Buscaron afanosamente por las laderas de la montaña y tras todos los arbustos. Se formaron unos cuatro grupos. El grupo delantero de pronto tiró sus antorchas y salió despavorido. A la pregunta de los otros, gritaron:

- ¡Huyamos! ¡Hay cientos de soldados armados!

Todos se dispersaron por la ladera del monte y llegaron presurosos al poblado. El sacerdote y los miembros de la junta los recibieron. Uno de ellos, el que lidereaba el grupo, miembro de la junta municipal, dijo con voz entrecortada:

- ¡Es imposible hacerle frente a esa gente! ¡Hay cientos de soldados armados hasta los dientes! ¡Y son hombres bien altos y fuertes!

- La verdad, - dijo el alcalde,- que el miedo hace ver gigantes.

- No lo crea, señor alcalde. Estábamos dispuestos a acabar con esa gente. Fuimos hasta la montaña. Pero es cierto, hay muchos soldados allí.

- Es de noche y posiblemente vieron espejismos. Váyanse a sus casas y por la mañana yo mismo iré con ustedes.

Todos se fueron a sus casas. Algunos, de puro miedo, no pudieron dormir.

A la mañana siguiente, un grupo, no tan grande, se preparaba para ir en busca de los fugitivos sabatistas. Al llegar al borde de la montaña, decidieron que no se apartarían unos de otros. Uno de los hombres, machete en mano, corrió diciendo:

- ¡Allí veo a dos de ellos!

Se abalanzó sobre la pareja indefensa y levantó su machete, pero al caer, parecía como si fuera de paja. Los dos sabatistas huyeron y el hombre corrió hacia sus compañeros. Les contó lo sucedido, pero ellos no le creyeron, aunque algunos se sintieron medrosos y se mantuvieron muy cerca uno del otro.

El alcalde y el cura, al frente del grupo, quedaron espantados al mirar frente a ellos un cordón de soldados fuertemente armados.

- ¡No puede ser! ¡Los hombres tenían razón! ¡Son muchísimos!

Y salieron corriendo hasta llegar al pueblo. Esta vez, ya no les quedó deseos de perseguir a los sabatistas. Cada cual se fue a su casa y el cura dijo al alcalde:

- Esto es un misterio. Esos soldados no parecían mexicanos. Es posible que sean norteamericanos. Como esa secta proviene de allá, pues ellos los protejen.

- No, padre, no eran gringos, a lo mejor eran demonios.

- Pues mire usted que eso es posible. Esa gente trabaja con el diablo. Eso es, esos soldados no eran otra cosa que ángeles caídos protegiendo a sus aliados. En toda mi vida de sacerdote, jamás me había enfrentado a demonios. La verdad que la experiencia fue terrible. Yo casi no podía correr por la sotana. Menos mal que ustedes me esperaron. Yo estaba aterrado.
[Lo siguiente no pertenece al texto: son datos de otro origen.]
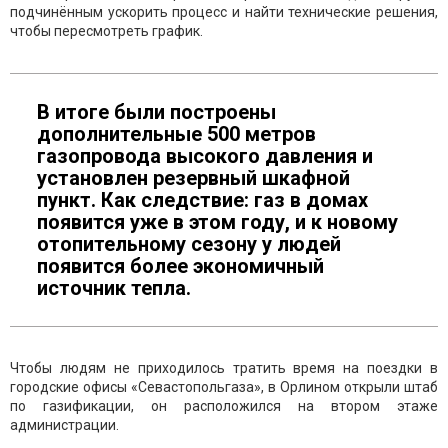
подчинённым ускорить процесс и найти технические решения,
чтобы пересмотреть график.
В итоге были построены
дополнительные 500 метров
газопровода высокого давления и
установлен резервный шкафной
пункт. Как следствие: газ в домах
появится уже в этом году, и к новому
отопительному сезону у людей
появится более экономичный
источник тепла.
Чтобы людям не приходилось тратить время на поездки в
городские офисы «Севастопольгаза», в Орлином открыли штаб
по газификации, он расположился на втором этаже
администрации.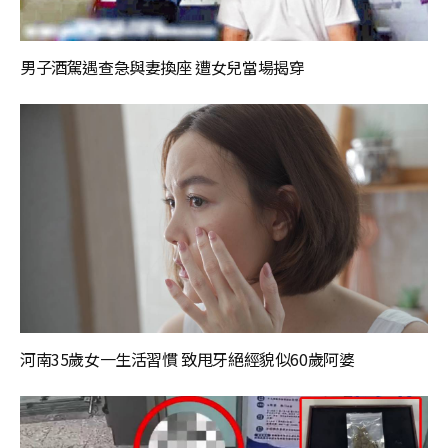
男子酒駕遇查急與妻換座 遭女兒當場揭穿
河南35歲女一生活習慣 致甩牙絕經貌似60歲阿婆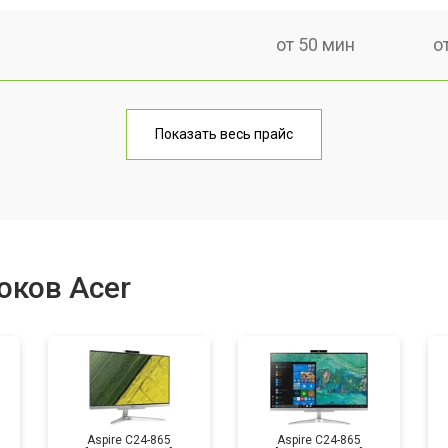
от 50 мин
о
от 60 мин
о
Показать весь прайс
от 40 мин
о
от 80 мин
о
оков Acer
от 50 мин
о
Aspire C24-865
Aspire C24-865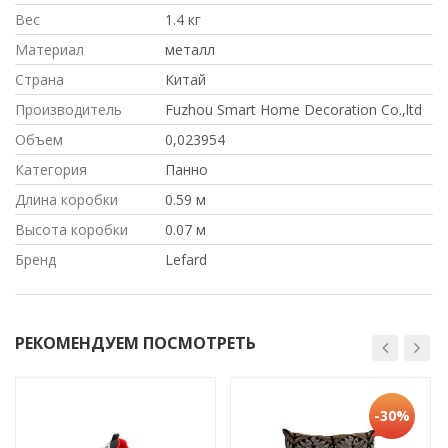
Вес
1.4 кг
Материал
металл
Страна
Китай
Производитель
Fuzhou Smart Home Decoration Co.,ltd
Объем
0,023954
Категория
Панно
Длина коробки
0.59 м
Высота коробки
0.07 м
Бренд
Lefard
РЕКОМЕНДУЕМ ПОСМОТРЕТЬ
-30%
- Mire, padre, lo mejor que podemos hacer es dejar eso así. Tendremos que esperar por refuerzos de la capital.

- No podemos hacer otra cosa que aguardar.
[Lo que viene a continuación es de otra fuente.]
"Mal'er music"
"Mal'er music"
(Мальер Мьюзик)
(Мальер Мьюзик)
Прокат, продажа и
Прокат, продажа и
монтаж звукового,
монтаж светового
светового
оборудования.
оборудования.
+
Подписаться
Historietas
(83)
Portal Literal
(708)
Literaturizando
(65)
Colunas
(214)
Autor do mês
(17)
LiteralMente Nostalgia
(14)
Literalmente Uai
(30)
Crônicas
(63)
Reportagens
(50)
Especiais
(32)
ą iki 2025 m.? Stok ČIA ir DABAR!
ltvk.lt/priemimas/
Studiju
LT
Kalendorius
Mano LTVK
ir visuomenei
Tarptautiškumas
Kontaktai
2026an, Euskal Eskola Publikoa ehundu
El cura salió y habló a la gente que aguardaba:

- Hermanos: Hagan rogativas a la Guadalupe. Esta gente está siendo protegida por Satanás. Lo que tenemos que hacer es orar a Dios para que nos proteja del maligno. Vayan todos a sus casas y esperemos a ver lo que dice el papa. Que Dios les bendiga.

El grupo se dispersó, mientras el cura decía para sí:

- ¡Ay virgencita de Guadalupe, ten piedad de nosotros!